The three visitors followed the gentleman in the grey suit up the aisle through crowds of opera patrons, to a door at the far end of the lobby, up a stairway, and into the manager’s office at the back of the mezzanine. The room was richly appointed with platinum fixtures, woven rugs, and furniture made out of crystal and glass. Photographs of the manager posing with various dignitaries covered the walls.

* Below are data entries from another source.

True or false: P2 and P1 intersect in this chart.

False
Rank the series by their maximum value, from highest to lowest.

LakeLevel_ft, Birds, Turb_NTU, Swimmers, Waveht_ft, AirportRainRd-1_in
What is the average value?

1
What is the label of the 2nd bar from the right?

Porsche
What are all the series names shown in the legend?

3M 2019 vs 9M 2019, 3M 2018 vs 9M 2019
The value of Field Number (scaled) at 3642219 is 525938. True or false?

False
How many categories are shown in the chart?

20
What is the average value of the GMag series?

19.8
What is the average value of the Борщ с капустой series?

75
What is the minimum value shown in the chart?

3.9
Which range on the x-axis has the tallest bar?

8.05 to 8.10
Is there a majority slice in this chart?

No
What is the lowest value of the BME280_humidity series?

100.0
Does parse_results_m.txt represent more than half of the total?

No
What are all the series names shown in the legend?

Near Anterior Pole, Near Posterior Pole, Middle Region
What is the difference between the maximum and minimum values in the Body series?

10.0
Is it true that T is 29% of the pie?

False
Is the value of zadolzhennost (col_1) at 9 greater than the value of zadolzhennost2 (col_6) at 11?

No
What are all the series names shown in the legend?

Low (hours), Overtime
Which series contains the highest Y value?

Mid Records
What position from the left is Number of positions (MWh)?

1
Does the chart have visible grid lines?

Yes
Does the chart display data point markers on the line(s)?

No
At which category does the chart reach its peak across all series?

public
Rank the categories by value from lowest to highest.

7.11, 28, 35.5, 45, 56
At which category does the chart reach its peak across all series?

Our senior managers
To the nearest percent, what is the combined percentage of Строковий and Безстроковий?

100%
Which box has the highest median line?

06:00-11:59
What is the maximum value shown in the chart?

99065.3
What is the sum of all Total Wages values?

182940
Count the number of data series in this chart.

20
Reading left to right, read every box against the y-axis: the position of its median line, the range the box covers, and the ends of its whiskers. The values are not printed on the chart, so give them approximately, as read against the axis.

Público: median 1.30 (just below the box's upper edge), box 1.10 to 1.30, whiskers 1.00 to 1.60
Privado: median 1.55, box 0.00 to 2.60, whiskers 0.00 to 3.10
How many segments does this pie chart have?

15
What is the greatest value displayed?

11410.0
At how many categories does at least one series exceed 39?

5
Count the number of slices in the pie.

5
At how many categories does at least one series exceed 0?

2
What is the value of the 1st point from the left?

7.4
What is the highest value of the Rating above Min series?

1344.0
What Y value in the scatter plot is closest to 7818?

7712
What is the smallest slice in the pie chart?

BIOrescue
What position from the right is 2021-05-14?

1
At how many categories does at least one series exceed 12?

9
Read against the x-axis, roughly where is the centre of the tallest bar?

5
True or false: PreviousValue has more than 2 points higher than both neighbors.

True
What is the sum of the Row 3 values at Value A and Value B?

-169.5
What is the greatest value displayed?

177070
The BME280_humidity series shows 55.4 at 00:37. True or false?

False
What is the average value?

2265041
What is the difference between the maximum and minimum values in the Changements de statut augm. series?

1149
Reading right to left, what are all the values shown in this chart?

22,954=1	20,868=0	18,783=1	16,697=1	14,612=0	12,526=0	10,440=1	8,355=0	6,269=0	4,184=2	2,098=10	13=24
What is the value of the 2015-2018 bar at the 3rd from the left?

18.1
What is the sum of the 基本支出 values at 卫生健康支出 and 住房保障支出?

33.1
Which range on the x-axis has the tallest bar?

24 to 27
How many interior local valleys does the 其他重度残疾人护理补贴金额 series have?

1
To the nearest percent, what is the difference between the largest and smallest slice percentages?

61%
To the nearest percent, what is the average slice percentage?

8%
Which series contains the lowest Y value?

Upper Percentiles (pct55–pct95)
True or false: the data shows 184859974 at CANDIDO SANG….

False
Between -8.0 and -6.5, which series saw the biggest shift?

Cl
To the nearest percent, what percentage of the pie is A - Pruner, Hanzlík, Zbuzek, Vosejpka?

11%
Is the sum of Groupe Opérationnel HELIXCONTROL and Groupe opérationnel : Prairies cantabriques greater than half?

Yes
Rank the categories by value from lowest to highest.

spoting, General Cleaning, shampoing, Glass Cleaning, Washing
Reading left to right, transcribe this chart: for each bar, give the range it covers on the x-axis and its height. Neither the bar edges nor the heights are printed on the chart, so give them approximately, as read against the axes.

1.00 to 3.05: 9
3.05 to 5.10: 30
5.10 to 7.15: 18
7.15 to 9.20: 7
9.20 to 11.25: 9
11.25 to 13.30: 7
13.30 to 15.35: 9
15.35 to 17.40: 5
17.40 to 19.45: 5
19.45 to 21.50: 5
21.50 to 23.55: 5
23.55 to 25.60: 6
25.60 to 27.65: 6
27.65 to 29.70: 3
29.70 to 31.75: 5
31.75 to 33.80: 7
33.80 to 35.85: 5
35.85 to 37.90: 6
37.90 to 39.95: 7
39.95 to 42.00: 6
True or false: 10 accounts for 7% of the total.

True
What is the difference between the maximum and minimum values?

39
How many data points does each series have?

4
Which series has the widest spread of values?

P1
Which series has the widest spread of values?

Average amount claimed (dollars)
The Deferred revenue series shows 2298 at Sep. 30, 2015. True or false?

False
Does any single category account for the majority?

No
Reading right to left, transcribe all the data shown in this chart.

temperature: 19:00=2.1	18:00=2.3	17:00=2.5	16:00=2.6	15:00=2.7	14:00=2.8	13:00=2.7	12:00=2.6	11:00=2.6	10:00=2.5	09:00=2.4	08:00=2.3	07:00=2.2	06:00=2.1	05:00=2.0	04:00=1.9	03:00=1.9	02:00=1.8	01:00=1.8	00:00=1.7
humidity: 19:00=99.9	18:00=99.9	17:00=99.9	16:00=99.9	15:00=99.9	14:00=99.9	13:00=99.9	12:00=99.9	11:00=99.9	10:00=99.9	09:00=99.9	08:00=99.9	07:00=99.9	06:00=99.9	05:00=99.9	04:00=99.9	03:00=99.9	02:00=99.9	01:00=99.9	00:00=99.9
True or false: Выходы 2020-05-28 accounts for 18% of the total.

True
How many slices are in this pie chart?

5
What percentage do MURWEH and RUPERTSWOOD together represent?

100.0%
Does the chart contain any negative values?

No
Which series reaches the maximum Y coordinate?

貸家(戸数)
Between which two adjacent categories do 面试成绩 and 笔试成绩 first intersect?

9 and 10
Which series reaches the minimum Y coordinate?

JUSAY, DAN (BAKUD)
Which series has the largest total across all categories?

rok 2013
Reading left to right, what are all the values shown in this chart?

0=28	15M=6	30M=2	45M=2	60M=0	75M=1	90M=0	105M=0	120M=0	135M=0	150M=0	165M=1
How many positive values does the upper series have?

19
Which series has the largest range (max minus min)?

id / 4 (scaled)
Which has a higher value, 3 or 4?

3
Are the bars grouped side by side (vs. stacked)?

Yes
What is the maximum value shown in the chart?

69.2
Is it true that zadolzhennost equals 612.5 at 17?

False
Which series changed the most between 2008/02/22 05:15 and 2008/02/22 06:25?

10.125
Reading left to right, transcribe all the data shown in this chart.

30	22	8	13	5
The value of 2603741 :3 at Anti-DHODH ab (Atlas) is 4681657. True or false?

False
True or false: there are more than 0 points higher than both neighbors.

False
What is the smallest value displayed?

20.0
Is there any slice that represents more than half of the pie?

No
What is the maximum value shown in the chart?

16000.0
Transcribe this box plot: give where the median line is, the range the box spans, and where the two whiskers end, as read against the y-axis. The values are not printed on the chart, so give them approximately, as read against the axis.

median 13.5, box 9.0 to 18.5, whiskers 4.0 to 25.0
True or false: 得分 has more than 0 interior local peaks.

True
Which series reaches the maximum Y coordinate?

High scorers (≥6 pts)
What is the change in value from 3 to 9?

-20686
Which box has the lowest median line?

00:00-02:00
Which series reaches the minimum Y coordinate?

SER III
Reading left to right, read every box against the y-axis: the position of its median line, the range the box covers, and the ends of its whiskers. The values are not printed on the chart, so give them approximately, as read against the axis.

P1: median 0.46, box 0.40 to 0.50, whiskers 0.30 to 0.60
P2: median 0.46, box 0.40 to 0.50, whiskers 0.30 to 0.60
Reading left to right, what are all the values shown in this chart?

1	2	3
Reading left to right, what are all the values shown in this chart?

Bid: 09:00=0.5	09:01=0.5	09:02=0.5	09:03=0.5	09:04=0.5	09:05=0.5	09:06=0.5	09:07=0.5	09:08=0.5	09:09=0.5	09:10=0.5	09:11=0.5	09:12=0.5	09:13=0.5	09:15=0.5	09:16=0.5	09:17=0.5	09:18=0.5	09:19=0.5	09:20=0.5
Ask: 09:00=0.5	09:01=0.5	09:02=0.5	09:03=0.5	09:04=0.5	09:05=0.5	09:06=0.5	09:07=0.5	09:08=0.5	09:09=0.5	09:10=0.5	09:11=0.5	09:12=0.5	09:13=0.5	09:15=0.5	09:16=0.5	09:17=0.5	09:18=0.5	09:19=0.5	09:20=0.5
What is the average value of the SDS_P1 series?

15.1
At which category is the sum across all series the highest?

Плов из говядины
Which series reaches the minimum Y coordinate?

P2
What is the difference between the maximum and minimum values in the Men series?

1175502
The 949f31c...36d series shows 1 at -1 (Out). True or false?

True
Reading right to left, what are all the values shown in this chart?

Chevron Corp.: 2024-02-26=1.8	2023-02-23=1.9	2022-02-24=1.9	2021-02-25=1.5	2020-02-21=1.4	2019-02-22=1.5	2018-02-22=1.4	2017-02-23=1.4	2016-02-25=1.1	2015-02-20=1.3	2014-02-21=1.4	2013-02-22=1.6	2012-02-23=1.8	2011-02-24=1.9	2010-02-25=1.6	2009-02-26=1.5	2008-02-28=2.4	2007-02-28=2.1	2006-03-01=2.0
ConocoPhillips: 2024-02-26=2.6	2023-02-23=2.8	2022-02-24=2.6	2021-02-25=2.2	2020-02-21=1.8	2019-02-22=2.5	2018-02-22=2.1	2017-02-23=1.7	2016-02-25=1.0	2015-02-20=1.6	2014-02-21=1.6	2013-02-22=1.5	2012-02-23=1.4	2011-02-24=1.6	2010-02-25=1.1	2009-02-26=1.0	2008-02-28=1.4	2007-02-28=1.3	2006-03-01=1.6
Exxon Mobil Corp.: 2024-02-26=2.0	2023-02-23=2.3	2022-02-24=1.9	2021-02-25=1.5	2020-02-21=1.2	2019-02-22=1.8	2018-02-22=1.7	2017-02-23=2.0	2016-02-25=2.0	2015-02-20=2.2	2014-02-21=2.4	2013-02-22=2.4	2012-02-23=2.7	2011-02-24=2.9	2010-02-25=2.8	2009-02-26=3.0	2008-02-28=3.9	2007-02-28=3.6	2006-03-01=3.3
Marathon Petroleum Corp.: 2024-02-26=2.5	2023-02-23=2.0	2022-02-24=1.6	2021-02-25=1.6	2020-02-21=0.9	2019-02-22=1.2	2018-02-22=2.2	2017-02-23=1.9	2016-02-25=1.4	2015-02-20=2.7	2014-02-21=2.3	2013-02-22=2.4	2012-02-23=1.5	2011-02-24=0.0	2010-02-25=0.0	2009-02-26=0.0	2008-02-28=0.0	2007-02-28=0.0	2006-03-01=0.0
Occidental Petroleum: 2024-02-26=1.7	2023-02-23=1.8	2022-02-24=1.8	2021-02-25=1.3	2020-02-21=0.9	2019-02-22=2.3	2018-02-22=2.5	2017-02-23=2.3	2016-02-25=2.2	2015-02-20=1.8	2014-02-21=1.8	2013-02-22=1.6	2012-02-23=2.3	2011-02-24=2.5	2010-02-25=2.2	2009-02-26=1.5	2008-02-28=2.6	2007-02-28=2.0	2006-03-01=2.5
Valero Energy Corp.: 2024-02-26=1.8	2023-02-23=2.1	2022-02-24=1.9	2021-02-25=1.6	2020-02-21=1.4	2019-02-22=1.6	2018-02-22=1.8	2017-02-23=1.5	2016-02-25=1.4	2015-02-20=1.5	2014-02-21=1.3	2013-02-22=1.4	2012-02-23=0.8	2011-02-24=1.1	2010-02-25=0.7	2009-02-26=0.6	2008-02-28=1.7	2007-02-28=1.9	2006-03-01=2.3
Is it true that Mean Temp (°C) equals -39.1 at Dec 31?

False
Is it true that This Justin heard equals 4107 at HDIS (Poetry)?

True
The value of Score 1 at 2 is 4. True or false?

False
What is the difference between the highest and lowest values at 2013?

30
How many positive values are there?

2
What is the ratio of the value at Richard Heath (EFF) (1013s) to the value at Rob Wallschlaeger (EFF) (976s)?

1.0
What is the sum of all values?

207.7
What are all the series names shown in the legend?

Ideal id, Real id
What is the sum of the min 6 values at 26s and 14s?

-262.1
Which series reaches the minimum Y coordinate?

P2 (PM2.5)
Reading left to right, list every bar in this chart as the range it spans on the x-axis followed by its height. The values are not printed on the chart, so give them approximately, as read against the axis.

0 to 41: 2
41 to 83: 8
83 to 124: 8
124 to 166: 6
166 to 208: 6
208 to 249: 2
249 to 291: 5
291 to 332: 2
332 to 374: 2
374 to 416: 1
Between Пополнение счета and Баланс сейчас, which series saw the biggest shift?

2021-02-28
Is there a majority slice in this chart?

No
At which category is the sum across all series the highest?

The manager was a middle-aged man with a soft and mushy face, like a piece of fruit past its prime, a limp moustache, and luminous green jewels on both hands. For a moment, his gaze fell on the two Baphomets, one after the other. Then he addressed Belhor. “May I see your ticket stubs?” Belhor produced three ticket stubs. The manager examined them, then examined them again, as if something were not quite right. “I am going to have to ask you not to speak during the performance,” said the manager. “You have been disturbing other patrons.”

“Certainly,” said Belhor. “With all apologies. We were … stimulated by the performance.”

“I have not seen you here before,” said the manager. “Is this your first time?”

“I have not seen
you
before either,” said Belhor. “How long have you been the manager of this theater?”

“If you were regular patrons,” said the manager with a slight smirk on his face, “you would know the answer to that question.” The manager looked again at Baphomet S. and could not hide his disdain. “May I ask your name?” he said to the beast.

“May I ask
your
name, my dear fellow?” said Baphomet L. “You seem to be doing very well for yourself.”

“Very well indeed,” said Baphomet S., gawking at the glass furniture.

“You do not have appropriate dress,” the manager said. “Our ushers should not have let you into the theater.” The smaller Baphomet began crying fake tears. “This is one of the most prestigious venues in the city,” continued the manager. “Our patrons expect
refinement
. They deserve refinement. Royalty comes to our theater. Important guests come to our theater. Are you having fun with us?” At this point, Baphomet L. began hugging Baphomet S., pretending to comfort the beast. “Your friends should have more respect,” the manager said to Belhor.

“You are insulting us,” said Baphomet the Larger. “I do not like to be insulted.”

“No, we do not like that one bit,” sniffled Baphomet S.

The manager smiled. “You pretend to be something you are not,” he said. “And then you mock what you cannot have.”

“My gosh, you are right,” Baphomet L. said, grinning, and he did a magnificent backflip. “You have found us out.”

“I want all three of you out of my theater,” said the manager. “Now. And don’t leave through the main door. Mr. Thadr will show you out a back way.”

“You have treated my friends discourteously,” said Belhor. “I am not pleased with how you have treated them.”

The manager laughed. “Take them out to the street,” he said to Mr. Thadr. “And bring back an air freshener.”

Suddenly, a woman flew into the manager’s office, breathing heavily and appearing frightened. “I am … so sorry to interrupt you, Mr. Lzehr. I don’t know … I don’t know what happened. I had the money in the cash box, and it just … disappeared. It was there, and then it wasn’t there. All the money from the night’s ticket sales. It was there … and then it … was gone. I … don’t know what happened.”

“What a shame,” said Baphomet L. “You have our sincere condolences.”

“Our very most sincere condolences,” said Baphomet S.

“We will take our leave now,” said Belhor. “Please, Mr. Thadr.”

In the confusion that followed, with ushers and cashiers rushing about, the manager barely heard the frantic message that a water pipe had just burst and the lobby was flooded.